Operações de segurança análise de e-mail

  • Versão de lançamento: Zurich
  • Atualizado 31 de jul. de 2025
  • 3 min. de leitura

    • Gerar novo Operações de segurança registros de sistemas de detecção externos usando Análise de E-mails. Este recurso fornece um método para integrar informações de ferramentas externas, como detecção de malware, detecção de vulnerabilidades, firewalls, inteligência contra ameaças e muito mais.

    Como os e-mails são analisados

    Qualquer sistema que possa enviar um e-mail, pode criar Operações de segurança registros, por exemplo, incidentes de segurança, solicitações, itens vulneráveis, observáveis de incidentes de segurança, métodos de ataque e muito mais.

    Todos Operações de segurança plug-ins ( Resposta a incidentes de segurança, Inteligência contra ameaças e Resposta a vulnerabilidades) têm uma propriedade ( email_to ) que define o endereço de e-mail para o qual as integrações externas devem enviar e-mails, a ser analisado pelos analisadores de e-mail. Confira Processamento de E-mails > Propriedades para obter mais informações.

    E-mail enviado para qualquer um dos Operações de segurança os endereços de e-mail são armazenados em uma tabela de eventos de e-mail. Esses e-mails são processados para determinar se correspondem a qualquer analisador de e-mail.

    Os e-mails que têm uma correspondência são sinalizados e as regras de transformação e duplicação criam ou atualizam um Operações de segurança registro. O e-mail está vinculado a esse registro e sinalizado como correspondido .

    Os e-mails que não correspondem são listados em E-mails Incompatíveis. Operações de segurança registro. Eles podem ser revisados para ajudar a criar analisadores de e-mail para lidar com esses e-mails. Uma ação de reprocessar permite executar o e-mail incompatível por meio dos analisadores novamente. O log de e-mail original está vinculado a esse registro.
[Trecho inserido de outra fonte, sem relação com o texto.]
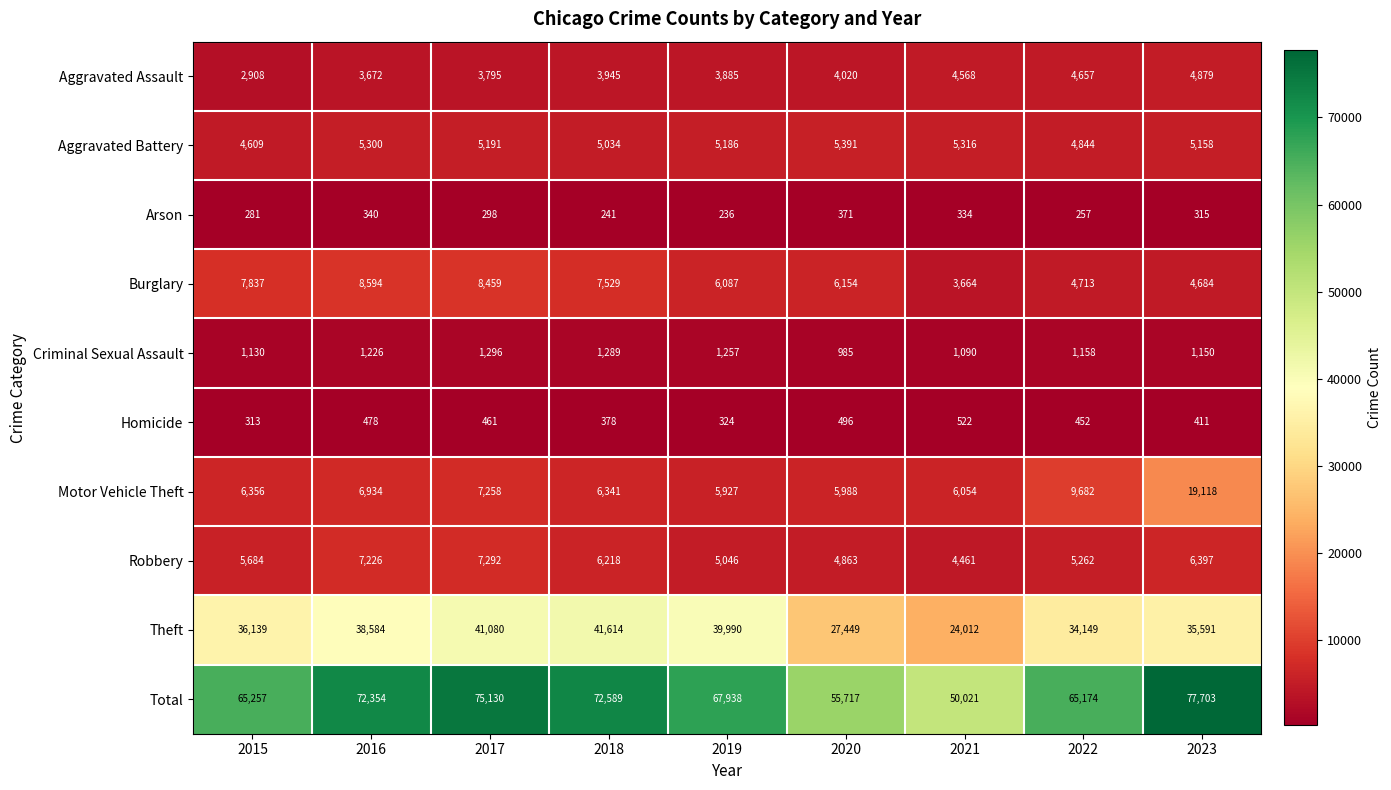

What is the total value across all series at 2018?

145178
    As regras de duplicação para a transformação de e-mail gerenciam vários e-mails relacionados ao mesmo problema. Essas regras definem o que faz um registro duplicado e podem impedir que registros duplicados sejam criados. Quando uma duplicata é detectada, a regra especifica qual ação executar: nenhuma ação (não criar um novo registro), criar o novo registro como um registro secundário do registro existente ou atualizar o registro existente. Ao atualizar a regra duplicada, especifica quais campos no registro existente serão atualizados.
    Nota:
    . Operações de segurança o analisador de e-mail funciona em conjunto com as ações de entrada da plataforma e não as substitui. Não é compatível com a definição de valores em campos indiretos, por exemplo, sys_journal_field entradas.

    Por padrão, os eventos de e-mail são excluídos após 30 dias.

    Vários registros

    Os sistemas de detecção externos (detectores de malware, vulnerabilidade e assim por diante) podem enviar e-mails que relatam vários itens de uma só vez. O analisador de e-mail oferece suporte a separadores no e-mail.
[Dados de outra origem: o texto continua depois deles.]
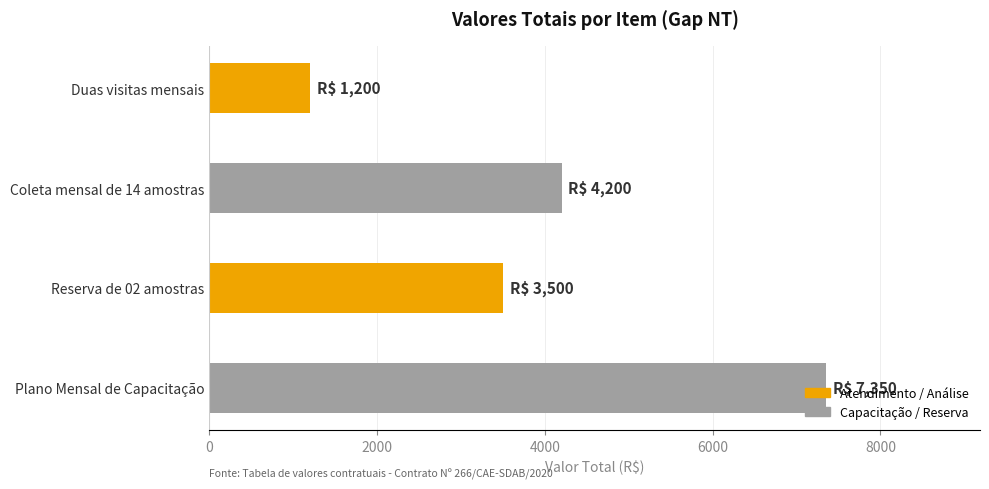

The chart shows a value of 10935 at Plano Mensal de Capacitação. True or false?

False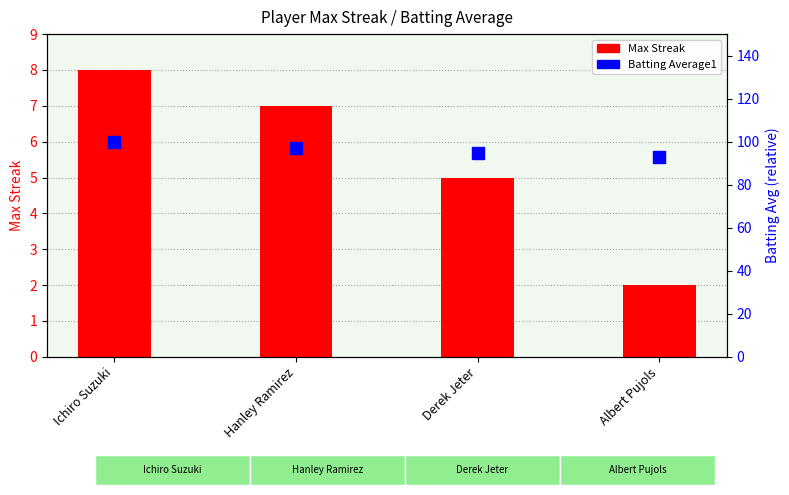

How many values in the Batting Average1 series are below 97?

2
    Por exemplo, um detetor de malware pode enviar um relatório por e-mail sobre todos os sistemas da sua rede infectados por um malware específico com informações sobre o malware primeiro, seguido por uma lista dos sistemas afetados.

    Figura 1. Exemplo de e-mail mal-intencionado
    Exemplo de e-mail mal-intencionado
    Neste exemplo, quando Separador de registro está definido em seu Transformação de e-mail . . ele divide o e-mail em quatro seções que são avaliadas separadamente. Isso cria um Incidente de segurança para cada um dos três sistemas afetados.
    Nota:
    A seção do cabeçalho foi detectada, mas não tem nenhum sistema afetado, portanto, ela é usada em todos os três registros e não cria um quarto registro.

    Transformações de campo extraia dados de cada seção. Se algo no cabeçalho ou rodapé do e-mail se aplicar a todos os registros, como hash de malware, nome do malware e tipo neste exemplo, a transformação de campo para eles deverá ser definida Pesquisar valor para um valor que pesquisa no corpo do e-mail No início de uma linha no corpo do e-mail ou Em qualquer lugar no corpo do e-mail .

    Transformação de campo s deve ser definido para pesquisa No início de uma linha na seção de registro ou Seg Para dados definidos em cada seção, como Sistema, Endereço IP ou Status. As opções da seção de registro só estão disponíveis quando há um separador de registro definido na transformação de e-mail.

    Ao analisar um e-mail com um separador definido, os registros são criados somente para seções com pelo menos um pedaço de dados específicos da seção.

    Três registros são criados, embora haja quatro seções definidas. A primeira seção é um cabeçalho e não tem nada específico para apenas um sistema. Se qualquer um dos campos na primeira seção for preenchido (Sistema, IP ou Status), um registro também será criado para essa seção.